Mientras el señor barbón desparasitaba a mi ave, yo hacía mi recorrido por todo el local, donde encontraba perros, gatos, agapornis (Si no sabes qué es un agaporni, haz click aqui), palomas, cocatiles, periquitos, gorriones pecho rojo, canarios normales y canarios cantores, conejos grandes, conejos enanos, hámsters rusos, pequeñitos y grandes, peces: Nemo, Dory, Marlin, tortugas ninjas y tortujas charapas. Había de todo.
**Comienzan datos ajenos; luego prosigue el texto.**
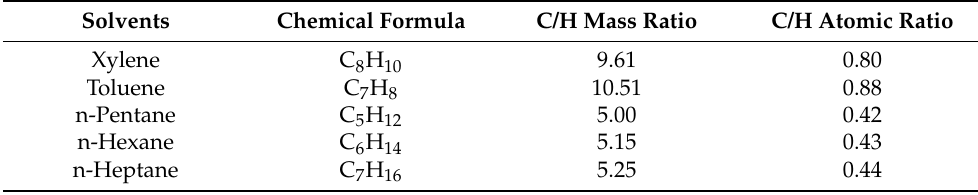
Table 4. Chemical formula, mass and atomic ratios of C/H elements for different solvents.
Yo iba puesto por puesto, y agarraba de lorna al primero que veía, y lo tenía harto preguntándole cómo se llamaba tal o cual animal (por eso sé tantos nombres de tantos animales) y si me portaba bien y mi guía turístico de turno era amable, podía tener un conejito o un hámster pequeñito en mis manos y acariciarlo por unos segundos, hasta que me lo quitaba y volvía a ponerlo en la jaula.
Mis visitas al Jr. Ayacucho eran más o menos frecuentes. A medida que fui creciendo fui yo sola viendo por el bienestar de mis periquitos, entonces era yo quien los atendía, ya no iba con mi padrastro porque yo conocía el lugar a la perfección. Sabía que tenía que salir al Hospital del Empleado, tomar un carro hacia Abancay y bajarme en la antigua biblioteca para caminar un par de cuadras y listo. La tercera vez que caí en ese lugar repugnante yo tenía catorce años y un lorito nuevo, que me había encontrado en la calle a la salida del colegio. Como no sabía dónde más llevarlo, recurrí una vez más al centro de Lima, y busqué a quien recordaba como "el señor que curaba a mis periquitos". Entré con el ave en mis manos y en menos de cinco pasos tenía a un aproximado de siete personas ofreciéndome dinero por él. "Deben estar bromeando" me decía en mi mente mientras me negaba de todas las formas posibles y seguía caminando en busca del gordo ese. Cuando llegué a su puesto, no vi a nadie así que entré. A primera impresión, las aves eran como cualquier ave infeliz pero saludable en jaulas amplias y con el tazón lleno de comida. Hasta que seguí avanzando al ver que no había nadie en la tienda. Entré a una especie de depósito y lo que vieron mis ojos quedará por siempre alimentando mi odio hacia ese hombre: Había una jaula asquerosa, sucia y vieja medio tapada con una frazada que dejaba entrever plumas y deshechos propios de un animalito. Decidí destapar esa jaula para ver qué tipos de loros habían y solo vi piwichos muertos, uno encima de otro.
Salí asustada del lugar, pegué mi lorito al pecho y lloré sentada afuera de RENIEC. Un chico de unos veinticinco años aproximadamente me había seguido. Se sentó a mi lado y me dio una bolsita de semillas de girasol (alimento preferido de los loros... y mío... en esas épocas) y me dijo que él también había visto eso. Nos quedamos conversando un buen rato, me acompañó a tomar mi carro y adiós.